Create a Venncloud html file.

positional arguments:

  • N Location of the documents for the datasets to be loaded -- plain text, 1 document per line.

optional arguments:

  • -h, --help show this help message and exit
  • --output OUTPUT Where the output html file should be written.
  • --idf IDF Location of an idf vector to be used, as a JSON file of a python dictionary -- see create_idf_vector.py to make one. If this argument is omitted, we will generate the idf vector from the provided documents.
  • --examples EXAMPLES Number of examples of each word to store [defaults to 5].
  • --window WINDOW Window size on each side for each example, in number of tokens [defaults to 5].
  • --minimum-frequency MINIMUM_FREQUENCY Minimum occurences of a word included in the venncloud data [defaults to 3].

create_idf_vector.py

This will create and store an IDF vector from an arbitrary number of text files (one document per line [specify as docs] or one document per file [specify as files]). This is best run on a large number of documents, so as to get a good estimate of the true IDF value of each token. The resulting JSON file can then be passed into dynamic_wordclouds.py to create the wordclouds. For usage instructions:

python create_idf_vector.py -h

usage:

       create_idf_vector.py [-h] [--output OUTPUT] [--docs [DOCS [DOCS ...]]]
                            [--files [FILES [FILES ...]]]

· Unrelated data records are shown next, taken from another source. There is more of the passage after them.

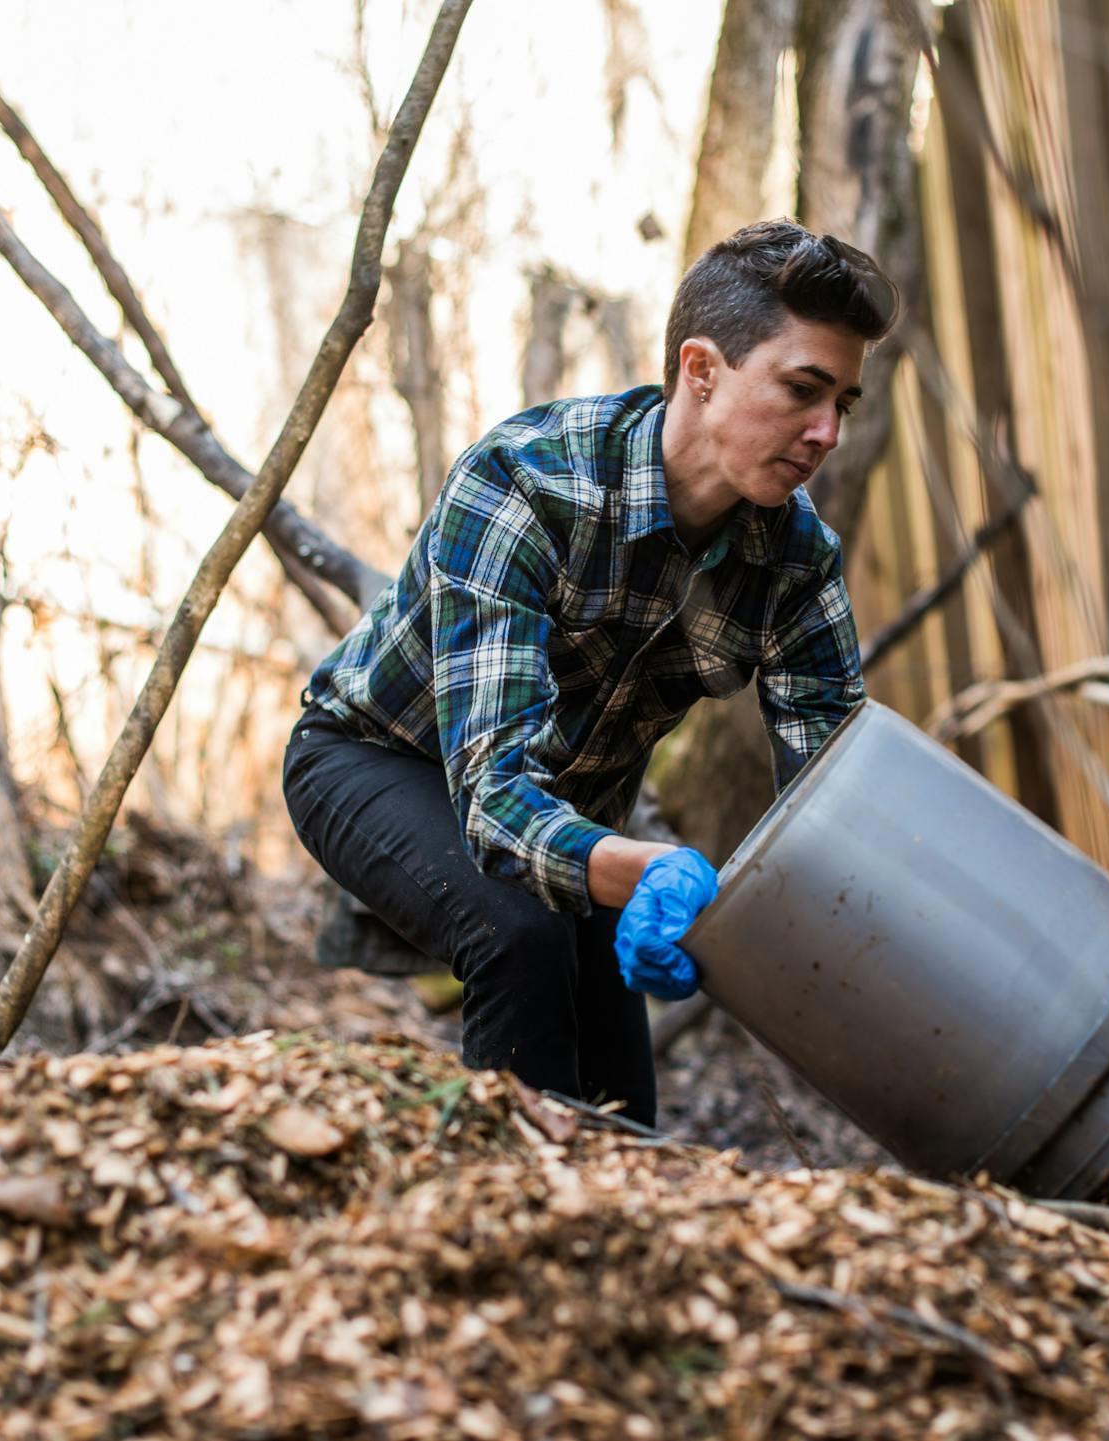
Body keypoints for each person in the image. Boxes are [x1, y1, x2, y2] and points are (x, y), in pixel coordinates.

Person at [282, 219, 894, 1125]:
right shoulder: (524, 484)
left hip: (580, 819)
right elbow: (491, 802)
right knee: (518, 933)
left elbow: (836, 799)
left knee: (622, 1113)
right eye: (804, 389)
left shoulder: (796, 562)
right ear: (701, 370)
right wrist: (648, 866)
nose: (826, 432)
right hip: (375, 760)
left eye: (844, 401)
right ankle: (505, 1220)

Create a JSON idf vector for use with the dynamic wordclouds.

optional arguments:

  • -h, --help show this help message and exit
  • --output OUTPUT Where the output JSON file should be written.
  • --docs [DOCS [DOCS ...]] List of text files used to generate the idf vector -- one document per line, multiple text files allowed
  • --files [FILES [FILES ...]] List of text files used to generate the idf vector -- one document per text file, multiple text files required

Example Usage:

  1. Simple usage:
python dynamic_wordclouds.py --output output_location.html doc1.txt doc2.txt doc3.txt

where doc1.txt, doc2.txt., doc3.txt are text documents, one document per line. This will calculate IDF and the wordcloud from the same set of documents (this is only advised if there are a large number of documents in this text file), and store the output at output_location.html.

  1. Create an idf vector for use later:
python create_idf_vector.py  --output this_idf_vector.json blue.txt red.txt some_text_file.txt

where blue.txt',red.txt' and `some_text_file.txt' are plain text documents with one document per line.

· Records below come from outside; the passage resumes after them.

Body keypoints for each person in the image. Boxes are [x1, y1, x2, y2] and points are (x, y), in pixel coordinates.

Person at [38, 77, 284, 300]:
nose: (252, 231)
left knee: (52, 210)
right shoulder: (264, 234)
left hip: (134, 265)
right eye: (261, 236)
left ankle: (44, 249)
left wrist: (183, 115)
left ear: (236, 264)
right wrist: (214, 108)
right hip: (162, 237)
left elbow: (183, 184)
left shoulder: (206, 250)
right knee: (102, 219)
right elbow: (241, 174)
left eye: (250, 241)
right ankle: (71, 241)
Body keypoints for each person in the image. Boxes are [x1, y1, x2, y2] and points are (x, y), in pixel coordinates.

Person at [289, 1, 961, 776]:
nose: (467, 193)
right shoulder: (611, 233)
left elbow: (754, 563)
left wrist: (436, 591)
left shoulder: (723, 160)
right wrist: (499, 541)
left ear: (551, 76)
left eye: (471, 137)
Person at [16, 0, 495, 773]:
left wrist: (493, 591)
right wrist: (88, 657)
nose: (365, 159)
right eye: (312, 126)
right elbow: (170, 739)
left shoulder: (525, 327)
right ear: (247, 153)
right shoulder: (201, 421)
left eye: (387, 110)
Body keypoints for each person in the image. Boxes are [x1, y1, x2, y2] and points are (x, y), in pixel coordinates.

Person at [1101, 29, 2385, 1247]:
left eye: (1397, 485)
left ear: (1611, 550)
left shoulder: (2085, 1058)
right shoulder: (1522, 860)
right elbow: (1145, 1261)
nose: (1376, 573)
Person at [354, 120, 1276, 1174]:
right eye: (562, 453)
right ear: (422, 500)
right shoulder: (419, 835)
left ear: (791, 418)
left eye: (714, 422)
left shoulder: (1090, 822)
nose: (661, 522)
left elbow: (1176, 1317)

  1. Use the idf vector previously created to make a wordcloud and store it at venn_cloud.html
python dynamic_wordclouds.py --idf this_idf_vector.json --output example_venncloud.html doc1.txt doc2.txt doc3.txt

where doc1.txt, doc2.txt, and doc3.txt are plain text documents with one document per line, this_idf_vector.json was generated by create_idf_vector.py as above.

  1. Additional parameters: Some of the internal parameters are exposed to the command-line interface:
  • --output specifies where the output.html file should be written
  • --idf specifies where a JSON IDF vector should be loaded from (created by create_idf.py).
  • --examples specifies the maximum number of examples to keep for each word token observed.
  • --window specifies the number of token to either side of a given token that is stored for each token example.
  • --minimum-frequency specifies the minimum number of times a token must be observed in order to be included in this analysis. If the html file generated is too large, turning down examples, window and turning up minimum-frequency may help.